Alfred Allmers has returned from the mountains with a new purpose in his life; to renounce his great (but incomplete) moral writings and devote himself to his son (whether his sone wants it or not), crippled in an accident when a baby. His self-obsessed wife, Rita, his devoted sister Aster and his sister's admirer are there in the house when the mysterious Rat Wife appears, an event which seems to trigger the drowning of their son, Little Eyolf. Love, divided emotions and extreme jealousy create a destructive atmosphere which it seems will leave all of the relationships destroyed but actually, in the very end, there is potential redemption.
Anthony Biggs' direction brings out the isolation of these people, both from the rest of their society with whom they seem to have very little contact and from each other. Even Alfred and Aster, with all their mutually dependence, maintain a distance. The start of the play seems slow and stilted and Imogen's performance seems to start on an emotional high leaving itself nowhere else to go but these 'faults' seem to help draw the audience into the isolated, bizarre, artificial world that the characters have built around themselves, a deeply uncomfortable place on the verge of catastrophic collapse.
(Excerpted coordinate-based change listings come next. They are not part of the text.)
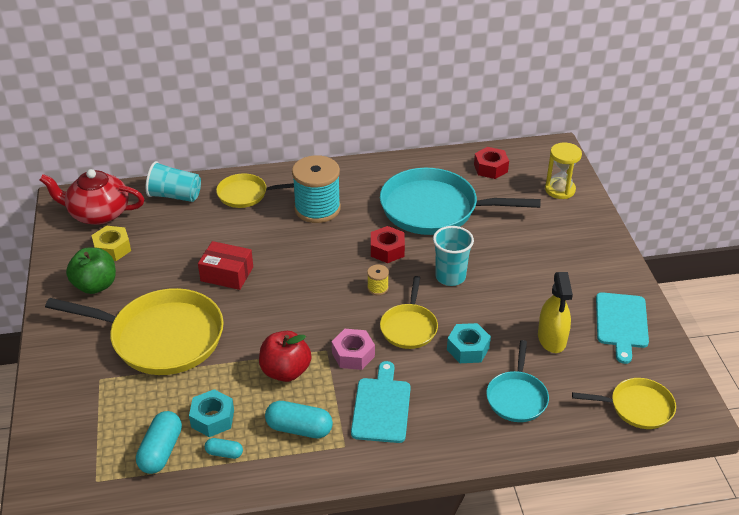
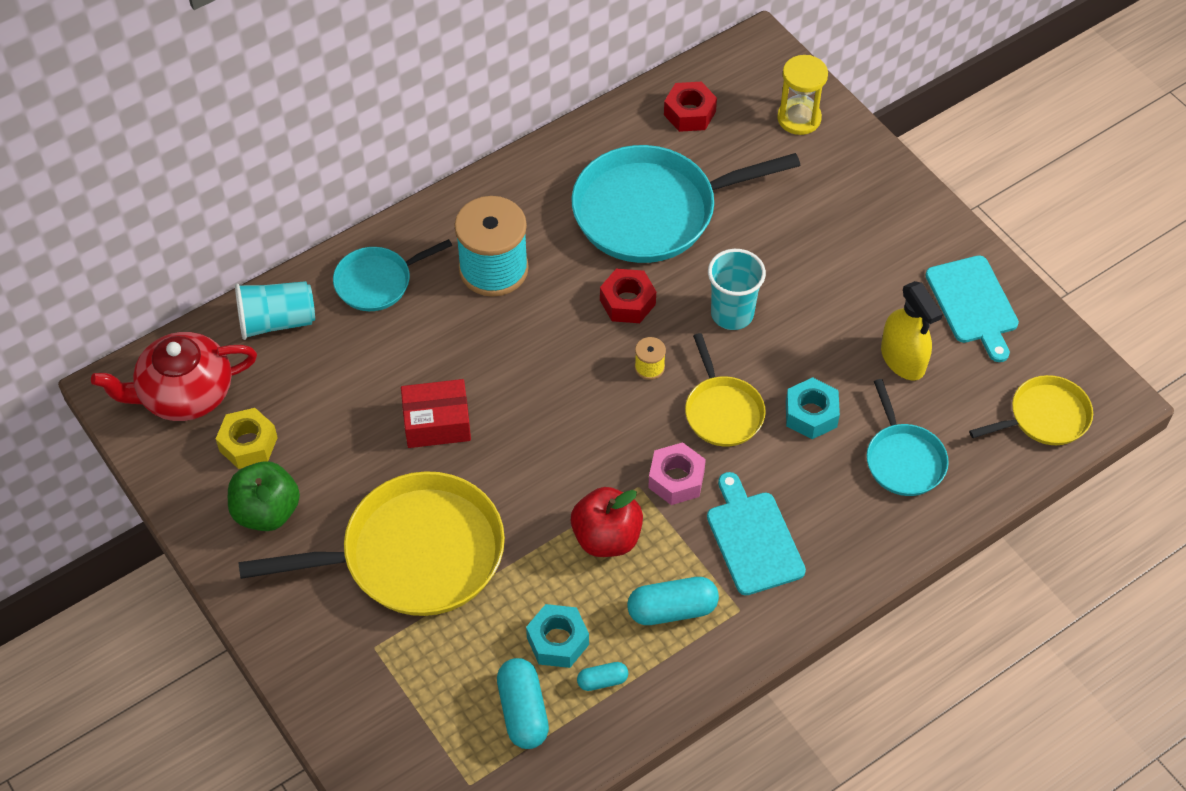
camera: 25 degrees left, 15 degrees up
yellow pan [216,174,294,208] -> turquoise pan [333,239,452,311]

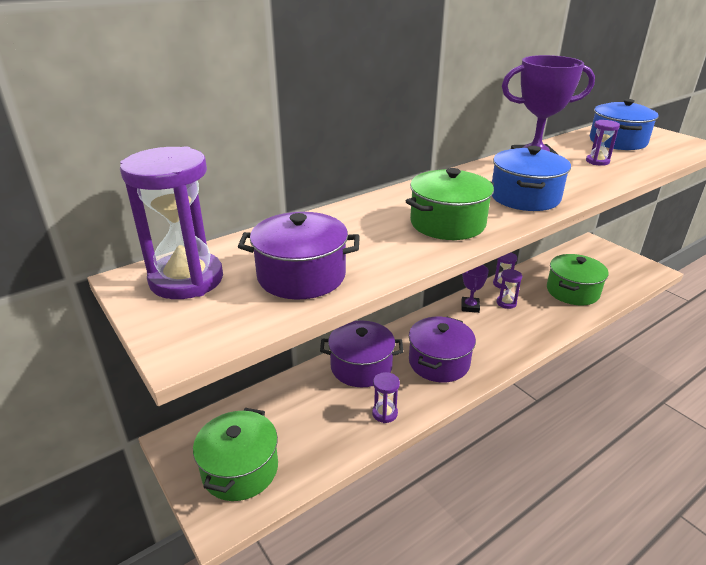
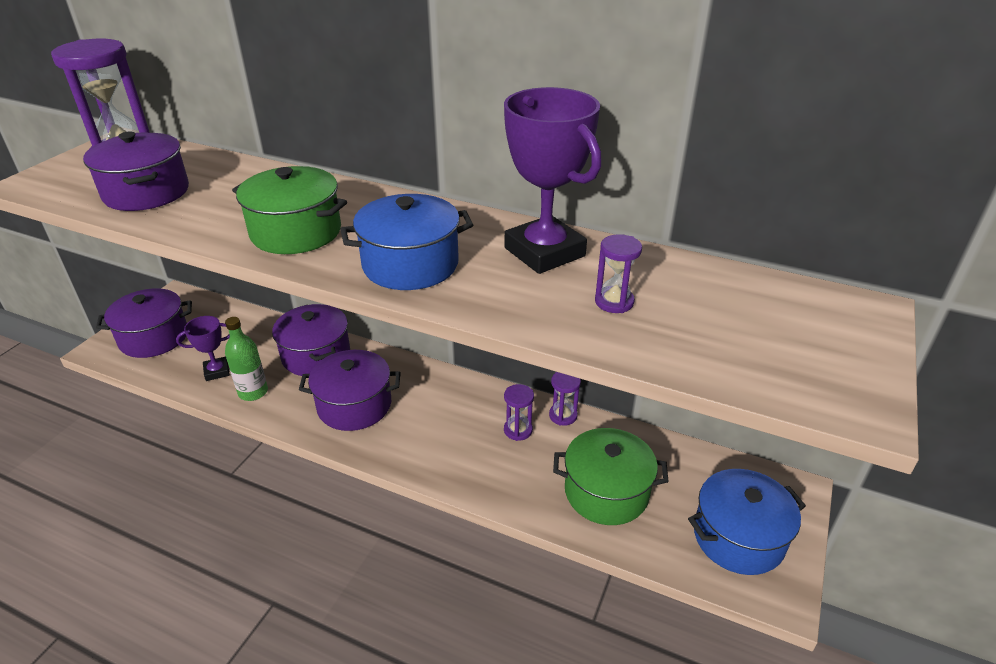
camera: 60 degrees right, 5 degrees up
green pot [193,408,278,501] -> purple pot [96,288,192,358]
purple hourglass [372,372,400,423] -> green bottle [225,317,268,401]
purple trophy [461,265,489,313] -> purple trophy moved to [176,316,230,381]
blue pot [590,99,659,150] -> blue pot moved to [688,469,806,575]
The final image of the play was so powerfulk that even an audience member kicking over their coke can couldn't spoil it!
Imogen's Stubb's Rita is a powerhouse of self-destruction while Jonathan Cullen's Alfred moves confidently from self important pomposity to complete emotional collapse. I could watch Nadine Lewington's acting all night, her Aster is a masterclass in under-stated inner dialogue ... quite beautiful. Doreen Mantle was delightfully quirky and capable of being surprisingly scary with little more than a flick of the eyes.
Perfect? Perhaps not quite. Powerful, stunning and memorable? Most definitely!